INPUT MATERIAL below:
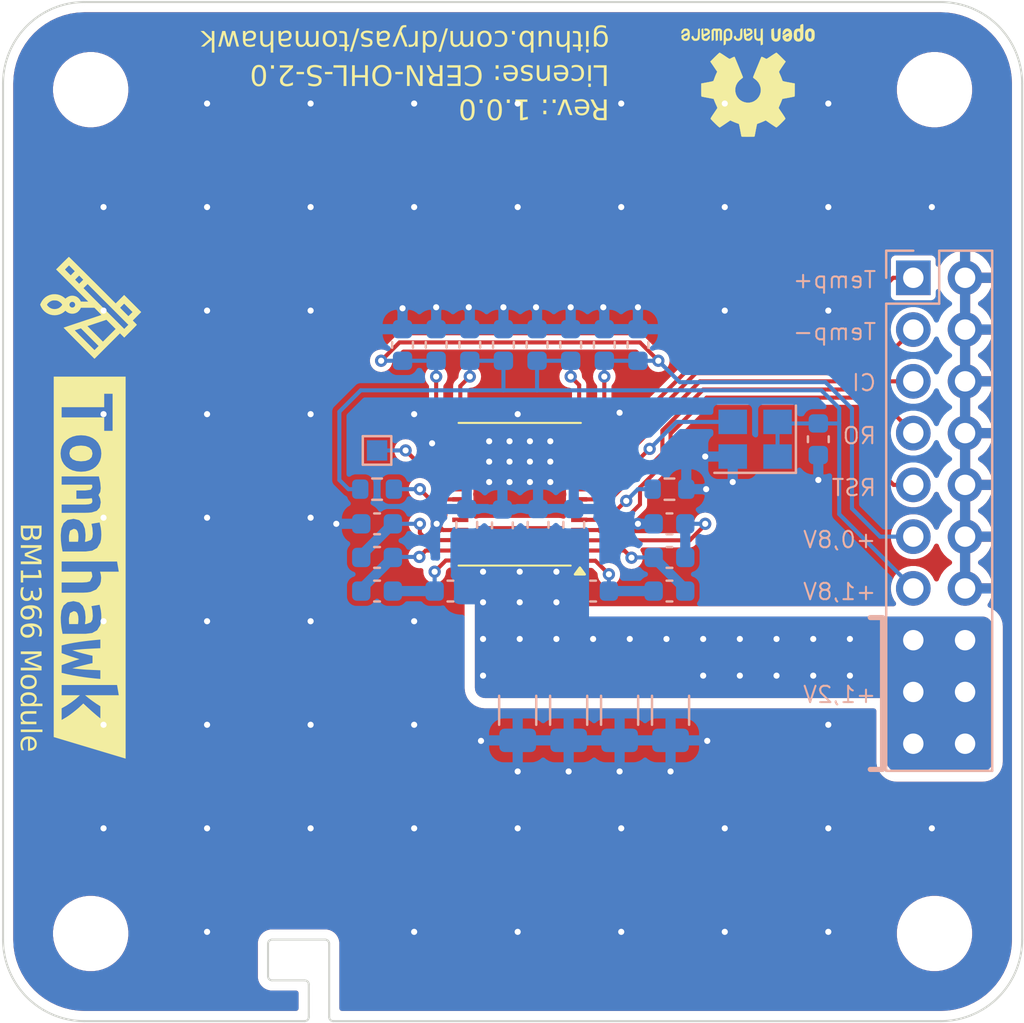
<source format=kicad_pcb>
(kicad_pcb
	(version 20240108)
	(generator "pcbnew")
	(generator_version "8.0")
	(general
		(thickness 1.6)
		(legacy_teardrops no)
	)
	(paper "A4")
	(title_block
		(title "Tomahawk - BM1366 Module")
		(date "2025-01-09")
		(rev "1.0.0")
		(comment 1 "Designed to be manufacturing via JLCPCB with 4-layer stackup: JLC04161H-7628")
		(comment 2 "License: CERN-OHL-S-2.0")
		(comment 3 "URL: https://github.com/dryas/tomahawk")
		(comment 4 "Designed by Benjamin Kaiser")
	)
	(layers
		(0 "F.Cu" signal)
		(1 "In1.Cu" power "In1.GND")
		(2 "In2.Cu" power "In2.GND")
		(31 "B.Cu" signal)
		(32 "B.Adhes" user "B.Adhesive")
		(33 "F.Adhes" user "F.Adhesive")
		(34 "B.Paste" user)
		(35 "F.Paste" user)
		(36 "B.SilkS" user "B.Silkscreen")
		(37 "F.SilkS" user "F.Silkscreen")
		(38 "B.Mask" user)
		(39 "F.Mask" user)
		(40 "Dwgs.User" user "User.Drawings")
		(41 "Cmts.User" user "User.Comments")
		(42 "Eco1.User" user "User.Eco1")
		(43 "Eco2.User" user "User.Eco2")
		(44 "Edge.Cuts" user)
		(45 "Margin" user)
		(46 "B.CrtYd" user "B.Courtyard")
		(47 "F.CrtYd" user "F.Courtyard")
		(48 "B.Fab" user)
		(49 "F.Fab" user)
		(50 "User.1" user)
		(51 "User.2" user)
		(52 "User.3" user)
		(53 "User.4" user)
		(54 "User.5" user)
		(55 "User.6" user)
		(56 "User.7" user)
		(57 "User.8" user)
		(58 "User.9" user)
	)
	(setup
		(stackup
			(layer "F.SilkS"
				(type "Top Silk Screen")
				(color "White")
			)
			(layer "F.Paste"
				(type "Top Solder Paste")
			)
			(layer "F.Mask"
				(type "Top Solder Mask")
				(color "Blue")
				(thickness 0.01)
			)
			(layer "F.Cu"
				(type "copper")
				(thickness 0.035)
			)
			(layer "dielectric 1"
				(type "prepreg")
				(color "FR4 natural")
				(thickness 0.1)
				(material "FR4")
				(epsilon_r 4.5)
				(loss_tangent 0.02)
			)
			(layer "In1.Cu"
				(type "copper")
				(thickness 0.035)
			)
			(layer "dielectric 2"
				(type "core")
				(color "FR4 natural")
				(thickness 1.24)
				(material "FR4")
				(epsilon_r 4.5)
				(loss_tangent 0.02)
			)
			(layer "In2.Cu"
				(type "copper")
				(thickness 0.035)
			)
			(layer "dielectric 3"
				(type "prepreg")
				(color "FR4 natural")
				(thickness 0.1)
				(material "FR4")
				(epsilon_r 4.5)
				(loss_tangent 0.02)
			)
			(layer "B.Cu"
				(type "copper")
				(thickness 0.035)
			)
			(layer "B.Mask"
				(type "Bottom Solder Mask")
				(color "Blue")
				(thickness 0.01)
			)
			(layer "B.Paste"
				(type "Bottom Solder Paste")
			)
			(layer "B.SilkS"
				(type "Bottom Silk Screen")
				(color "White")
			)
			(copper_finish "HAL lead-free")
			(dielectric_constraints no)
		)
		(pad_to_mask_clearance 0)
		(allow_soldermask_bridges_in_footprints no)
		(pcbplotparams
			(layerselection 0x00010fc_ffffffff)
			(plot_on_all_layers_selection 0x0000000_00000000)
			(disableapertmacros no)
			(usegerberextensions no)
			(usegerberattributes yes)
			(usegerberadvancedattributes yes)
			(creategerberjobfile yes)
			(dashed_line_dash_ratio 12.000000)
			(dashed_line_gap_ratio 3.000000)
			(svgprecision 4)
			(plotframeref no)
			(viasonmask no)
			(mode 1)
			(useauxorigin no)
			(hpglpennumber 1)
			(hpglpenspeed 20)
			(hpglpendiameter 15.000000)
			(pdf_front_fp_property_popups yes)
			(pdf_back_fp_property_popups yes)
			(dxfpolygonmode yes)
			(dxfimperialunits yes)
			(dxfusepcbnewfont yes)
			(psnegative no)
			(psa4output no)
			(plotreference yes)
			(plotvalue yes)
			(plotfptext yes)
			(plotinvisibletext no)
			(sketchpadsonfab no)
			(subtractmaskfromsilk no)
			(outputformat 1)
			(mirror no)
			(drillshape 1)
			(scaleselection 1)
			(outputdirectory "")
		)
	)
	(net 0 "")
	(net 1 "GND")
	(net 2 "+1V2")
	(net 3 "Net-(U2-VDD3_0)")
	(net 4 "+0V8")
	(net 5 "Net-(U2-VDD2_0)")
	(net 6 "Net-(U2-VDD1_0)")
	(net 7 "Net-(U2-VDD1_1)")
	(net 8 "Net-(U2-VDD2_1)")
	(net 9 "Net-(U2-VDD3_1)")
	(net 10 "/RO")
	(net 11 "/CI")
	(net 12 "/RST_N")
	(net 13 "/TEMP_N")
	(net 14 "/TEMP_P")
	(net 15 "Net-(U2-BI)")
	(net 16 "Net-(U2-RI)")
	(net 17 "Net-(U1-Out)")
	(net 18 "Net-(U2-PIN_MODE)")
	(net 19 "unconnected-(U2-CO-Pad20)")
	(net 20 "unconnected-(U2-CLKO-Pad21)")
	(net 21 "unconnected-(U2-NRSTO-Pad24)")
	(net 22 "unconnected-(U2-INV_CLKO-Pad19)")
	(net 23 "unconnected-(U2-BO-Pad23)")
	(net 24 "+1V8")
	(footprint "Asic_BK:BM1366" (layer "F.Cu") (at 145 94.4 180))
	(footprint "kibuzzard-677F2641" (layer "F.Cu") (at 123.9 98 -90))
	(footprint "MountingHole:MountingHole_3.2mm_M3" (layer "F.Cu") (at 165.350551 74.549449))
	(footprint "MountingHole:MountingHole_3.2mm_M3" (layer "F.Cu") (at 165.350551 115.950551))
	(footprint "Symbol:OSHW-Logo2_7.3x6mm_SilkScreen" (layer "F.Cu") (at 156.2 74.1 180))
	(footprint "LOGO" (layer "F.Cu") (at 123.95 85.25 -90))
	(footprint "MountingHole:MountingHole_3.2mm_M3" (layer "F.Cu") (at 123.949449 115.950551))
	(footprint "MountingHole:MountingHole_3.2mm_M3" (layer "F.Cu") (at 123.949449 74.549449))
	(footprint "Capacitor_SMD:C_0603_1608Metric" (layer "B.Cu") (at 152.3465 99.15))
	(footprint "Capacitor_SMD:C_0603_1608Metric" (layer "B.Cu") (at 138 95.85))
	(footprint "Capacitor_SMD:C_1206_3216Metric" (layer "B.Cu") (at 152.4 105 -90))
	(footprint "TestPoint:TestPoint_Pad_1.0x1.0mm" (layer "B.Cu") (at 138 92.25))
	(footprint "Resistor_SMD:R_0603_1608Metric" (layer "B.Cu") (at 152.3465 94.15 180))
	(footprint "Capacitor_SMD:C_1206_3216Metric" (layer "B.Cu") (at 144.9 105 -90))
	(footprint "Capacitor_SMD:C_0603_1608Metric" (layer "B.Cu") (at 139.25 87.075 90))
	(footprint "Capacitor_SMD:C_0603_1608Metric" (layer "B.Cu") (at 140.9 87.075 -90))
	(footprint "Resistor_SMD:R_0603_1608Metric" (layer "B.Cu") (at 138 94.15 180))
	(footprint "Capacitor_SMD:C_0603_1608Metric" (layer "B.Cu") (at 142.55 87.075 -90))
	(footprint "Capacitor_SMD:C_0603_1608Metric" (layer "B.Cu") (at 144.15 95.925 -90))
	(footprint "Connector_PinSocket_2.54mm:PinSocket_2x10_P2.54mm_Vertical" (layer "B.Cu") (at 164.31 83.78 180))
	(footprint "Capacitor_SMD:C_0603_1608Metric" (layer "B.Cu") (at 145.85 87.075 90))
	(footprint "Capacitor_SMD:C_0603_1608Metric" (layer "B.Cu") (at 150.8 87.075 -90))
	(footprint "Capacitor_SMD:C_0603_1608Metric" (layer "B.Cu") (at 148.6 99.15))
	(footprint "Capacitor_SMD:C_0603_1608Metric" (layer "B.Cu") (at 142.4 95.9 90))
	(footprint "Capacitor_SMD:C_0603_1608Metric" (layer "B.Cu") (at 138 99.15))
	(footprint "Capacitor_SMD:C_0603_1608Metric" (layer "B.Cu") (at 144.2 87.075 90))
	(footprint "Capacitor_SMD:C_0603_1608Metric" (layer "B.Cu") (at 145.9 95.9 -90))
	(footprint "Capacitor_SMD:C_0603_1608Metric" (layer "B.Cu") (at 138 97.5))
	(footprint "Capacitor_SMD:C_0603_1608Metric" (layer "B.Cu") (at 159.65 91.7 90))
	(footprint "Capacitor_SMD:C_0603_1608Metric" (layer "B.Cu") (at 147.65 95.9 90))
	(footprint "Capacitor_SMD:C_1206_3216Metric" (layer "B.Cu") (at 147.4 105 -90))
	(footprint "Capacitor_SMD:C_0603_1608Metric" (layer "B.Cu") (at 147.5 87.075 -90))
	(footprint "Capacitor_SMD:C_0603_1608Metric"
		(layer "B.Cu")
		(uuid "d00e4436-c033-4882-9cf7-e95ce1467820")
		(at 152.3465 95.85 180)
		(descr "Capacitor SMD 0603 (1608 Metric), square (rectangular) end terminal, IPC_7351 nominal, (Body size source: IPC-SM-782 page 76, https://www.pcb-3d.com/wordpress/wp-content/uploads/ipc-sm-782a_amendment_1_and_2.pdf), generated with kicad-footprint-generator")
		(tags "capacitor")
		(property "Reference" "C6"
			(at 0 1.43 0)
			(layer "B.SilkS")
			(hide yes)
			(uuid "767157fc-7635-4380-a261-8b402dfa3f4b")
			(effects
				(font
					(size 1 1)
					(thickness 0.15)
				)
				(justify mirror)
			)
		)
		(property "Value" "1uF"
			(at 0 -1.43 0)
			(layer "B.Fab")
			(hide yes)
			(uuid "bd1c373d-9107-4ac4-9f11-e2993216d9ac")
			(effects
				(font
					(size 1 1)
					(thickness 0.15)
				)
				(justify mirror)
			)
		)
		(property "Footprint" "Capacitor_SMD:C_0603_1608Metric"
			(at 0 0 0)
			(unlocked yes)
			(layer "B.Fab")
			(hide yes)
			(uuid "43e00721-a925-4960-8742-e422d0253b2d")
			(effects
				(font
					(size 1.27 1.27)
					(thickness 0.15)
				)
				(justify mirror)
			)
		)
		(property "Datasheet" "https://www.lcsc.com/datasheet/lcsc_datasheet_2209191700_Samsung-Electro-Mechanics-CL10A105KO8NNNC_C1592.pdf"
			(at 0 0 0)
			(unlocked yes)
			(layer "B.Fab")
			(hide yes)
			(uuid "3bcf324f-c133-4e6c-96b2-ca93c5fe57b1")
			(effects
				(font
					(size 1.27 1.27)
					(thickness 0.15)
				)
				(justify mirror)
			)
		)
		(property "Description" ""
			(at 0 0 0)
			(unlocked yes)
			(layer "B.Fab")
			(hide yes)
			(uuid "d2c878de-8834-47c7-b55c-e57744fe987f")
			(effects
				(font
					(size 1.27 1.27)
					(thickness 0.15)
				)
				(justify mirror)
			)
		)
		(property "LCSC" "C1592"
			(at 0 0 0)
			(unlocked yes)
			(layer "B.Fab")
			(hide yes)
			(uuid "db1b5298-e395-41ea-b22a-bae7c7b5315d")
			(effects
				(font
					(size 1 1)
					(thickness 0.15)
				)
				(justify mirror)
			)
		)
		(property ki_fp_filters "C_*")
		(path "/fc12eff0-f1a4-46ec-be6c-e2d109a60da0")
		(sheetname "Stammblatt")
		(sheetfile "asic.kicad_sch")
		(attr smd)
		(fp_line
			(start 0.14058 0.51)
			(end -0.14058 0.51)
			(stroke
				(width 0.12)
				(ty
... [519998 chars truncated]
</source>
End of INPUT MATERIAL.
> **EXERCISE AIM**: Reproduce each line above that contains "Designed".

> **REPLY**:
		(comment 1 "Designed to be manufacturing via JLCPCB with 4-layer stackup: JLC04161H-7628")
		(comment 4 "Designed by Benjamin Kaiser")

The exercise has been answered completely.